Pakistan's Islamists condemned her for her secularity and modernisation policies. On the other hand, she was very popular in Pakistan as well as in the West, where she was applauded for championing democracy and women's rights in an extremely conservative environment. Unfortunately, Bhutto was assassinated in 2007. Her murder was never fully clarified.

Catherine the Great

Catherine the Great (1729 – 1796) was the most famous female ruler in Russian history, and one of the most famous European rulers of her time. She was the embodiment of the enlightened aristocracy.

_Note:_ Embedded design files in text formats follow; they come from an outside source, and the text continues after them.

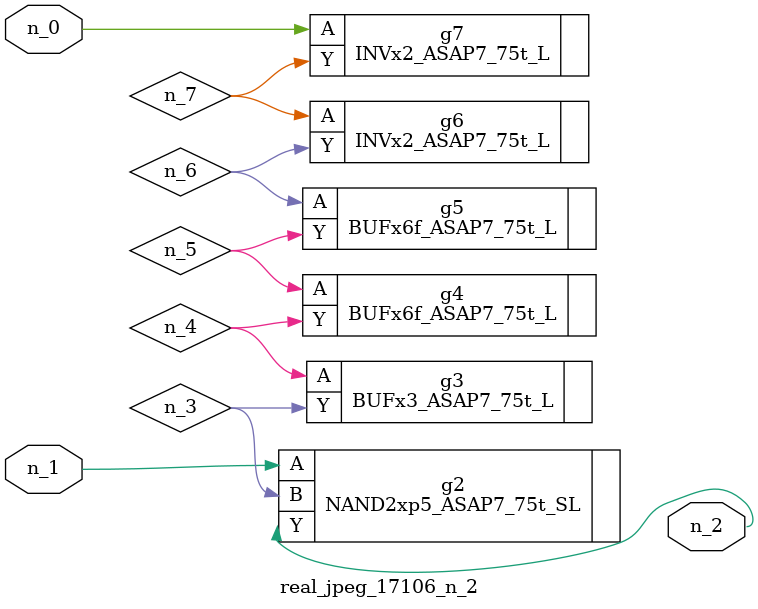
<source format=v>
module real_jpeg_17106_n_2 (n_1, n_0, n_2);

input n_1;
input n_0;

output n_2;

wire n_5;
wire n_4;
wire n_6;
wire n_7;
wire n_3;

INVx2_ASAP7_75t_L g7 ( 
.A(n_0),
.Y(n_7)
);

NAND2xp5_ASAP7_75t_SL g2 ( 
.A(n_1),
.B(n_3),
.Y(n_2)
);

BUFx3_ASAP7_75t_L g3 ( 
.A(n_4),
.Y(n_3)
);

BUFx6f_ASAP7_75t_L g4 ( 
.A(n_5),
.Y(n_4)
);

BUFx6f_ASAP7_75t_L g5 ( 
.A(n_6),
.Y(n_5)
);

INVx2_ASAP7_75t_L g6 ( 
.A(n_7),
.Y(n_6)
);


endmodule
</source>
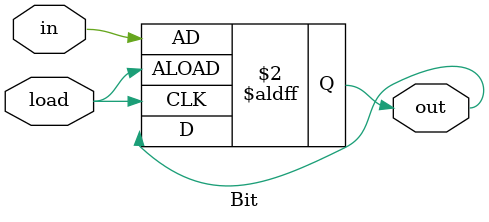
<source format=v>

module Bit (
    input wire in,       // Input value to be stored in the register
    input wire load,     // Control signal to determine loading behavior
    output reg out       // Output value of the register
);

    // Always block triggered on the positive edge of the load signal
    always @(posedge load or negedge load) begin
        // Check if the load signal is active (1)
        if (load) begin
            out <= in;  // Load the new input value into the output
        end
        // If load is 0, the output retains its current value (no action needed)
    end

endmodule
</source>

Born as Princess Sophie of Anhalt-Zerbst in Prussia, she came to power when her husband Peter III, was assassinated. Under her reign, Russia became larger and stronger and got its place among Europe's most influential nations. As a notable supporter of the Enlightenment, Catherine the Great is also remembered as an extraordinary benefactor of arts, culture and education. Catherinian Era was also marked by lavish nobility masons and luxury architecture.


There is probably no woman ruler that evokes more sense of mystery and archetypal power than Cleopatra. Cleopatra was the last ruler Ptolemaic Kingdom of Egypt. Not long after her rule ended, Egypt became a province of a new empire - the Roman Empire. Even today she is celebrated for her beauty, intelligence, and leadership.

In modern pop culture, Cleopatra is often shown as a beauty by today's standards; but Cleopatra had a big nose, sharp chin, and she was rather short. However, this is a perfect paradox to be discussed in your class.While women today are being indoctrinated by artificial beauty standards, Cleopatra's case proves that real beauty is made of traits more important than body proportions and facial features. In his famous quote, among other things, Plutarch described her as someone who had "an irresistible charm".

Ellen Johnson Sirleaf

Another groundbreaking contemporary female leader, Ellen Johnson Sirleaf was the President of Liberia from 2006 to 2018, and the first elected woman president of an African country.

Despite her relatively humble origins, Ellen Johnson Sirleaf managed to become very educated, receiving her degrees from University of Boulder and Harvard. She became a president at a very delicate moment, two years after the end of the bloody Liberian civil war. Nevertheless, during her presidency, she managed to stabilise and completely change the face of her country. In 2011, she earned the Nobel Peace Prize for promoting women’s rights, but also for her overall achievements in reconstructing a war-torn country.